Supreme Commander Demo

Supreme Commander is almost exactly the same as Total Annihilation, with a few minor changes.

On the plus side there’s:

  • The zooming thing, which works very well
  • Loads of cool bigger units – in fact, in general the difference of scale between units is very cool
  • Minimap on the second monitor, very good if you have a second monitor

On the minus side:

  • The new graphics engine is ok if you have a very fast PC, but looks pretty much worse than TA otherwise
  • You HAVE to run it at a very high resolution to get a big enough playfield due to the ridiculously over-sized HUD (modders are reportedly sorting this out)

To be perfectly honest, the zooming feature/scale is responsible for how bad the game looks the majority of the time. They had to come up with a solution which looked acceptable very zoomed-in and was playable zoomed out. The only solution turned out to be a huge compromise, making it almost impossible to be emersed. As my esteemed colleague says, every zoom level is a trade-off between looks and the ability to do anything useful. They needed to have the max zoom level be much further out, abandon their desires for up-close visual carnage, and create a zoom level which was both acceptable-looking and functional.

But having said all that, it’s still TA.  And nothing else has been TA. The importance of territory and the sheer coolness of having battles so incredibly large remains, and that makes SupCom dissapointing, but still important and just about essential.

2 Responses to “Supreme Commander Demo”

  1. namaste:

    I don’t think you gave Supreme Commander a fair shake. While I’ve only been able to play the single-player demo so far, I think it is a fundamental improvement over TA. While new user interface features like ferrying and movable waypoints are great, they don’t fundamentally improve the game. The two features which do are the larger scale and the strategic unit icons. When zoomed far enough out (or all the time with an option), units are replaced with abstract icons indicating what they are effective against. Anti-ground units and turrets have plus symbols, anti-air has an arc symbol, etc. Furthermore, they shape of the icon that has this symbols varys by the type of unit, so ground units might be squares, and air units might be diamonds (I don’t remember all the different shapes and symbols). Anyway, the effect of this is that once I’ve scouted out a base or force I’m about to attack, I can zoom out and very quickly determine it’s composition. If the base is defended only by a few anti-ground turrets and many anti-air, I will send in my tanks backed up by a few mortars, and target the anti-ground turrets, then mop up the base. So the advantage to the strategic icons is that they allow a quick assessment of the strength and weakness of the enemies forces assuming you have scouted them sufficiently.

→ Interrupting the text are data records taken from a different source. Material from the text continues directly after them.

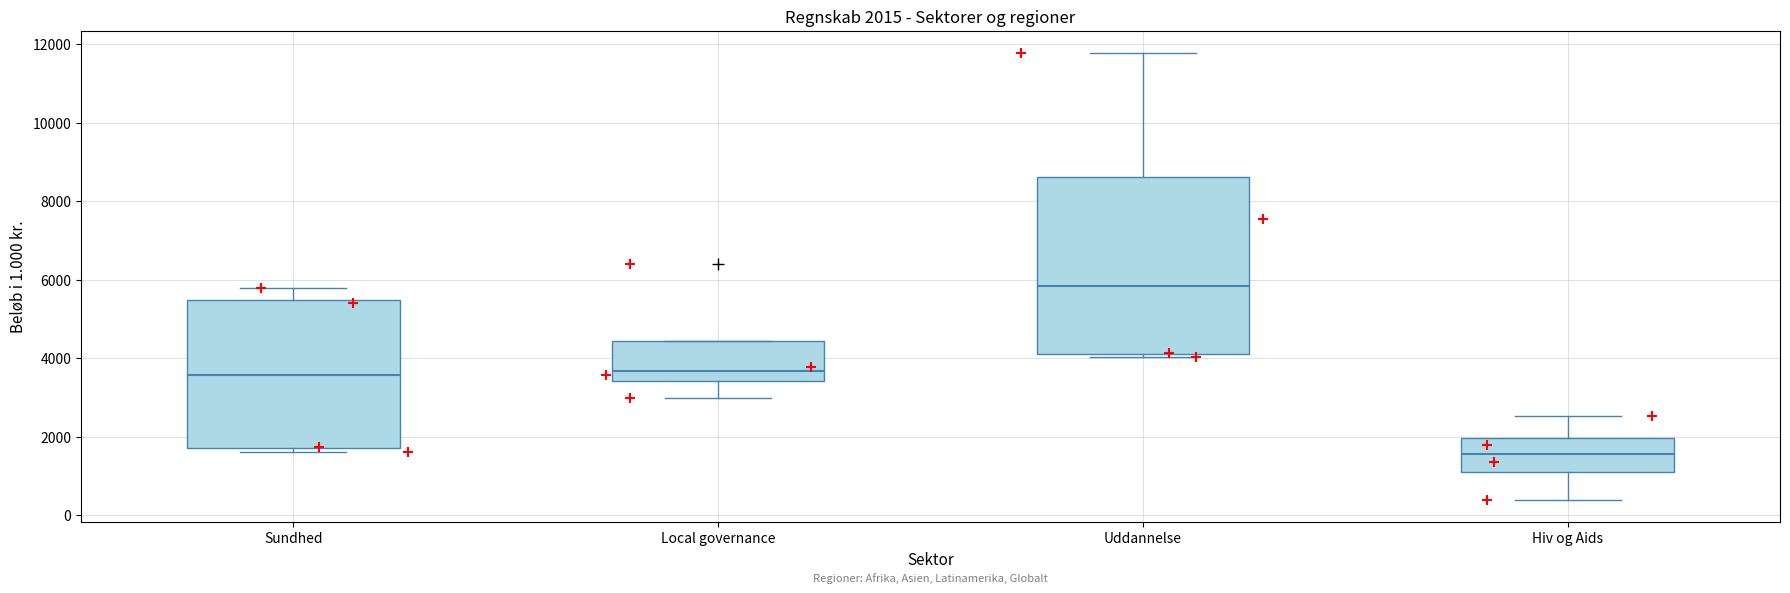

Which box's median line is the highest?

Uddannelse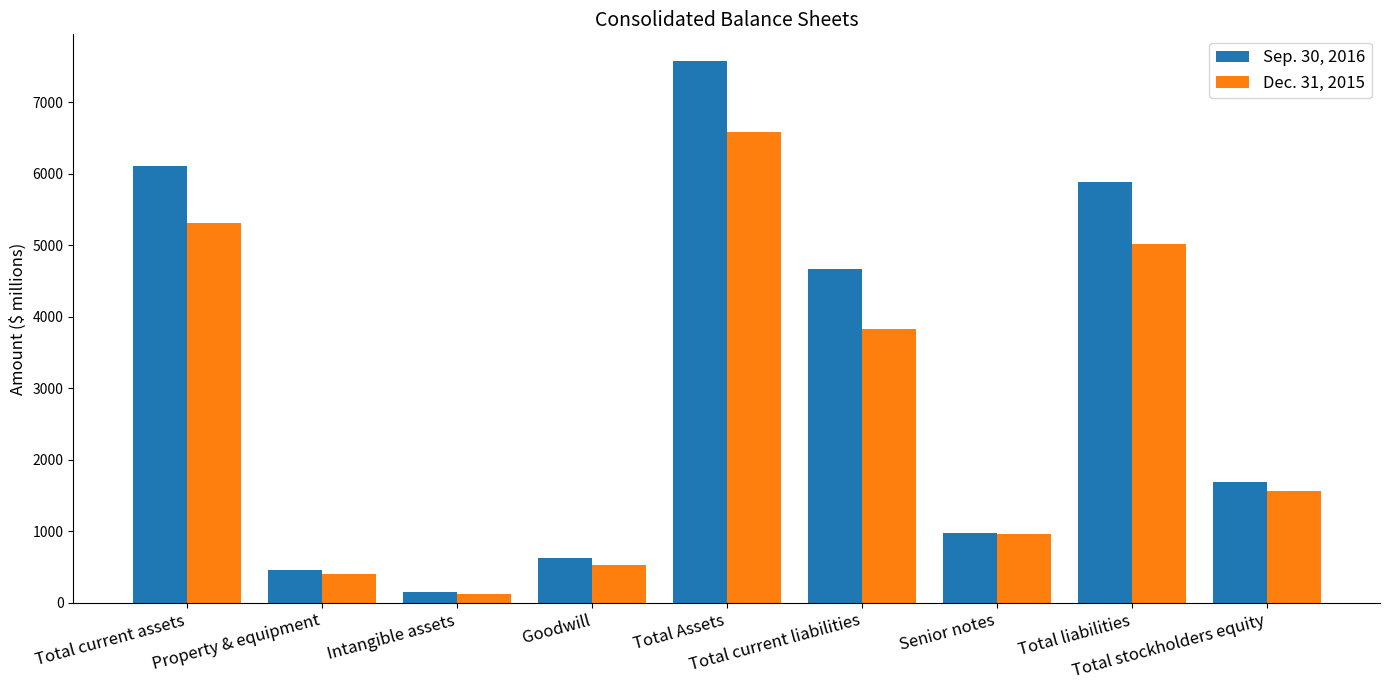

What is the difference between the maximum and minimum values in the Sep. 30, 2016 series?

7421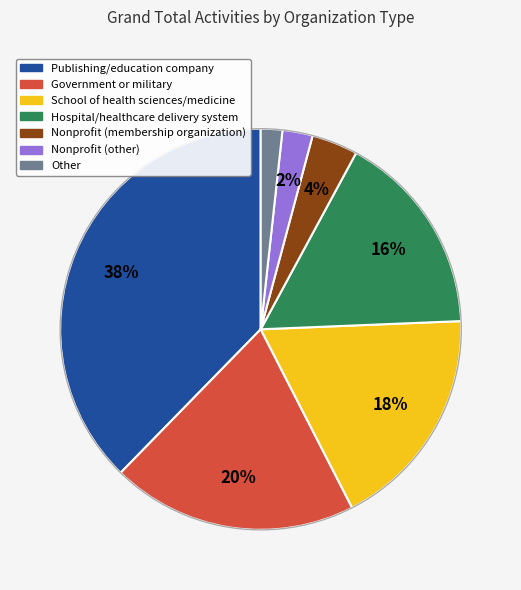

Between Other and Government or military, which is larger?

Government or military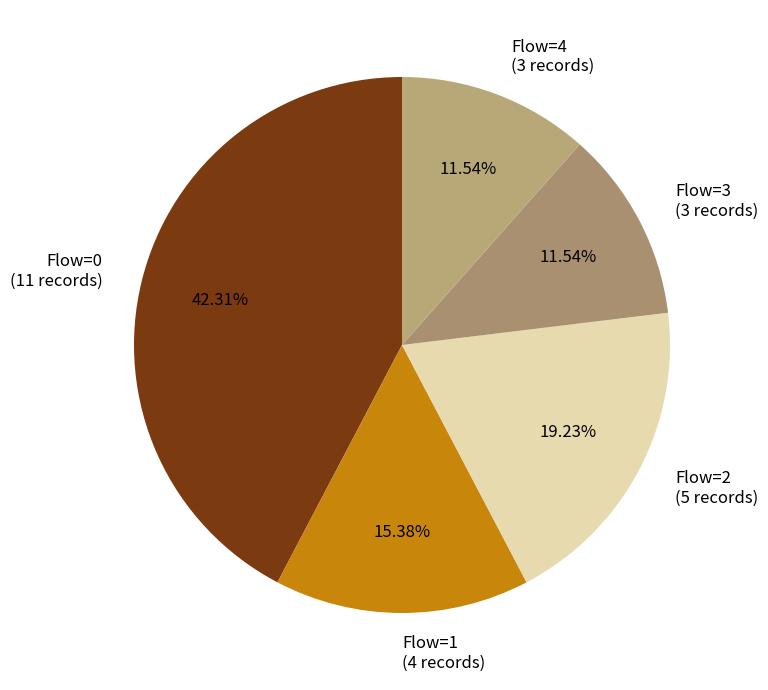

To the nearest percent, what is the difference between the largest and smallest slice percentages?

31%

    The real advantage to the larger scale is that it makes micro managing individual units or small squads of units nearly absurd in big battles. What do five bombers matter in a war involving many hundreds of units? For this reason, trying to win with micro is nearly absurd, because the superior strategist will just bring the correct wave of the counter-unit to bear at the right time and wash over your squad. Supreme Commander, like TA is built for strategic play, but by virtue of the scale, SC actually enforces it.

  2. Ian:

    Hi Namaste.

    That all sounds very good – I’ll be picking up SupCom this weekend and I’ll maybe give it a more thorough analysis.